Compared to OKX's product polishing route in the wallet field, Binance chooses to exchange points for traffic and airdrop for attention. Winson, head of Binance wallet business, publicly stated that Binance wallet will not copy any competitive product model, but choose to develop in a different way, "the market does not need two identical wallets." He believes that instead of remaking the product, it is better to reconstruct the scene.
Faced with industry stubborn problems such as airdrop volume and transaction data distortion, Binance did not try to eliminate these behaviors, but built a mechanism to allow projects to prove their attractiveness first, and then observe whether they can form a stable user base and real transaction depth. The boundary between brush volume and real behavior is delayed in the Alpha score system and is also data-based.
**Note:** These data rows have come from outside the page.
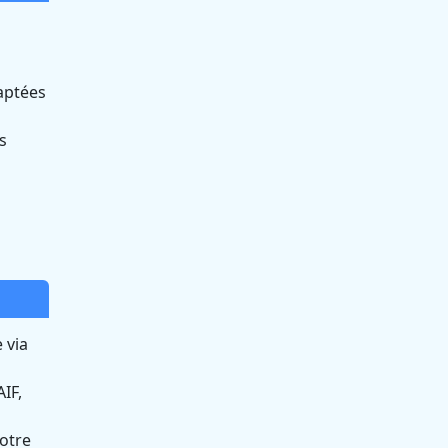
aptées
s
 via
IF,
otre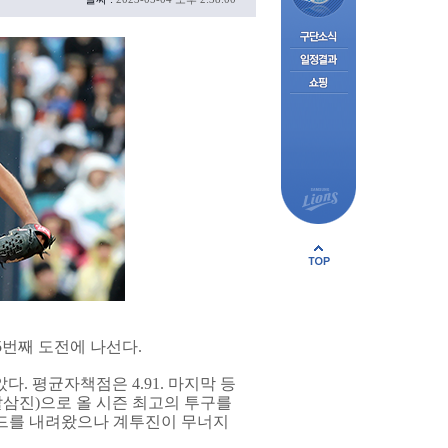
5번째 도전에 나선다.
. 평균자책점은 4.91. 마지막 등
탈삼진)으로 올 시즌 최고의 투구를
마운드를 내려왔으나 계투진이 무너지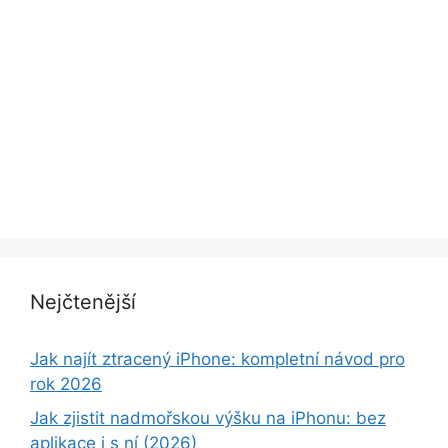
Nejčtenější
Jak najít ztracený iPhone: kompletní návod pro
rok 2026
Jak zjistit nadmořskou výšku na iPhonu: bez
aplikace i s ní (2026)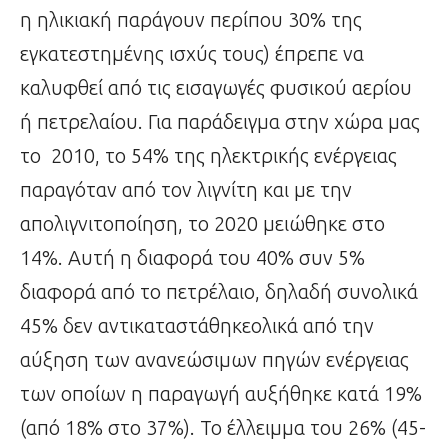
η ηλικιακή παράγουν περίπου 30% της
εγκατεστημένης ισχύς τους) έπρεπε να
καλυφθεί από τις εισαγωγές φυσικού αερίου
ή πετρελαίου. Για παράδειγμα στην χώρα μας
το 2010, το 54% της ηλεκτρικής ενέργειας
παραγόταν από τον λιγνίτη και με την
απολιγνιτοποίηση, το 2020 μειώθηκε στο
14%. Αυτή η διαφορά του 40% συν 5%
διαφορά από το πετρέλαιο, δηλαδή συνολικά
45% δεν αντικαταστάθηκεολικά από την
αύξηση των ανανεώσιμων πηγών ενέργειας
των οποίων η παραγωγή αυξήθηκε κατά 19%
(από 18% στο 37%). Το έλλειμμα του 26% (45-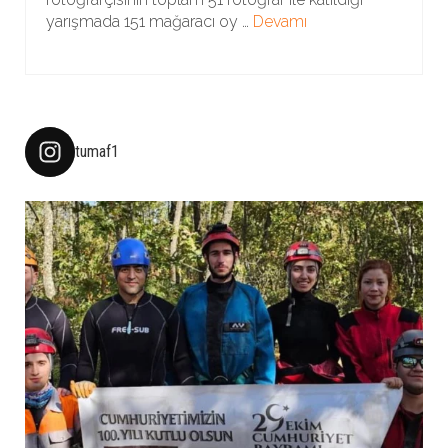
yarışmada 151 mağaracı oy …
Devamı
tumaf1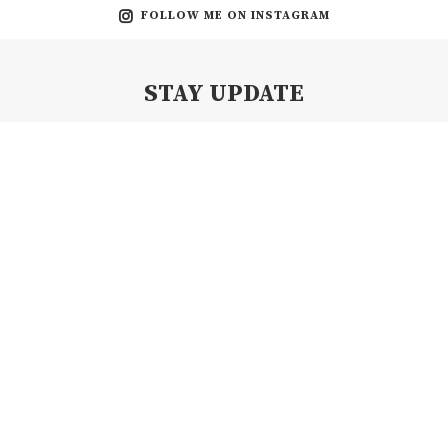
FOLLOW ME ON INSTAGRAM
STAY UPDATE
Subscribe my Newsletter for new blog posts, tips & new photos.
Let's stay updated!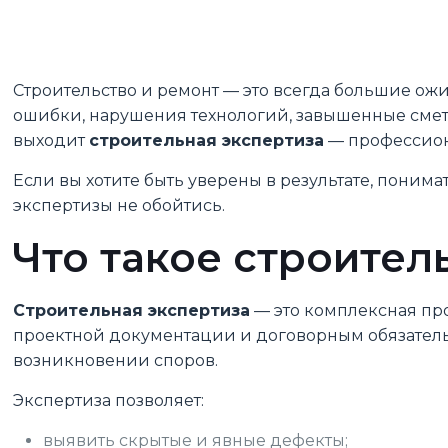
Строительство и ремонт — это всегда большие о
ошибки, нарушения технологий, завышенные сметы
выходит
строительная экспертиза
— профессион
Если вы хотите быть уверены в результате, понима
экспертизы не обойтись.
Что такое строител
Строительная экспертиза
— это комплексная пр
проектной документации и договорным обязательст
возникновении споров.
Экспертиза позволяет:
выявить скрытые и явные дефекты;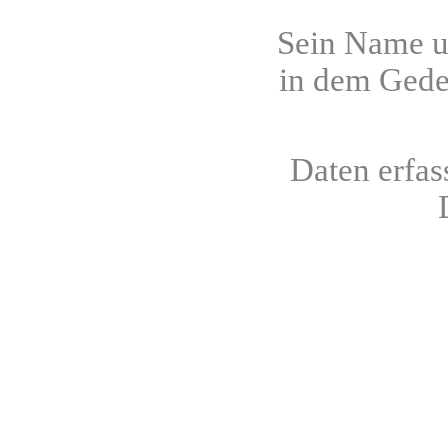
Sein Name un
in dem Gede
Daten erfas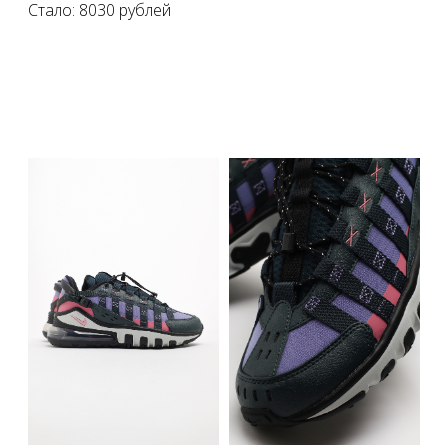
Стало: 8030 рублей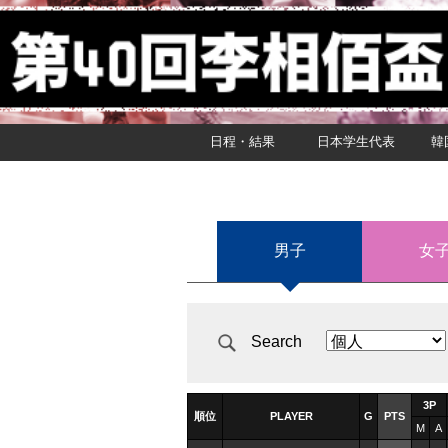
日程・結果
日本学生代表
韓
男子
女
Search
3P
順位
PLAYER
G
PTS
M
A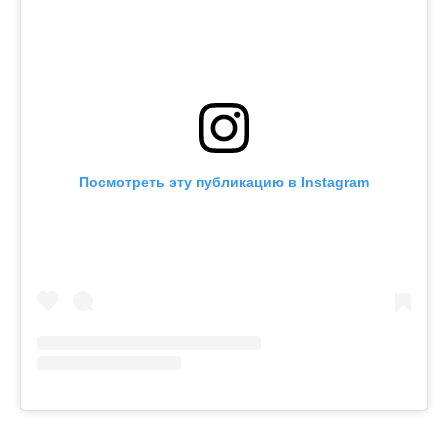
Посмотреть эту публикацию в Instagram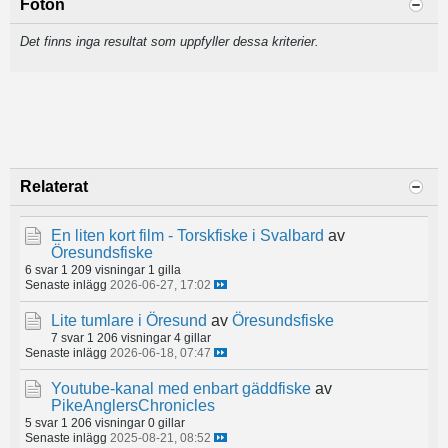
Foton
Det finns inga resultat som uppfyller dessa kriterier.
Relaterat
En liten kort film - Torskfiske i Svalbard
av
Öresundsfiske
6 svar
1 209 visningar
1 gilla
Senaste inlägg
2026-06-27, 17:02
Lite tumlare i Öresund
av
Öresundsfiske
7 svar
1 206 visningar
4 gillar
Senaste inlägg
2026-06-18, 07:47
Youtube-kanal med enbart gäddfiske
av
PikeAnglersChronicles
5 svar
1 206 visningar
0 gillar
Senaste inlägg
2025-08-21, 08:52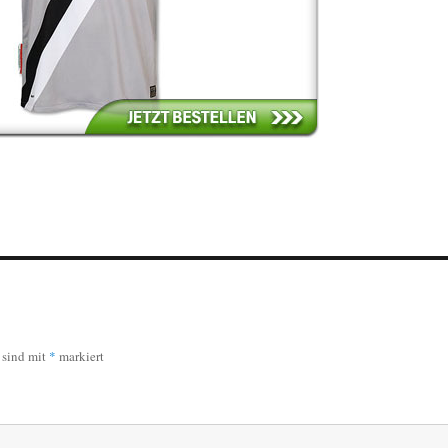
r sind mit
*
markiert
But from another perspective, many people still believe that Binance Alpha has only successfully attracted the hair-fighting party, and has not attracted real transaction volume. When users choose on-chain behavior, they still will not use Binnace wallet as their first choice.
The past cycles were somehow “to VC”, and they raised money by telling stories, but now they are “to liquidity”, and Alpha is the anchor point for Binance to re-rule liquidity. In an era where VCs are no longer reliable, communities are lost, and product competition is in homogeneity, Binance Alpha may not be the optimal solution to innovation, but it is the most effective way to undertake the bubble.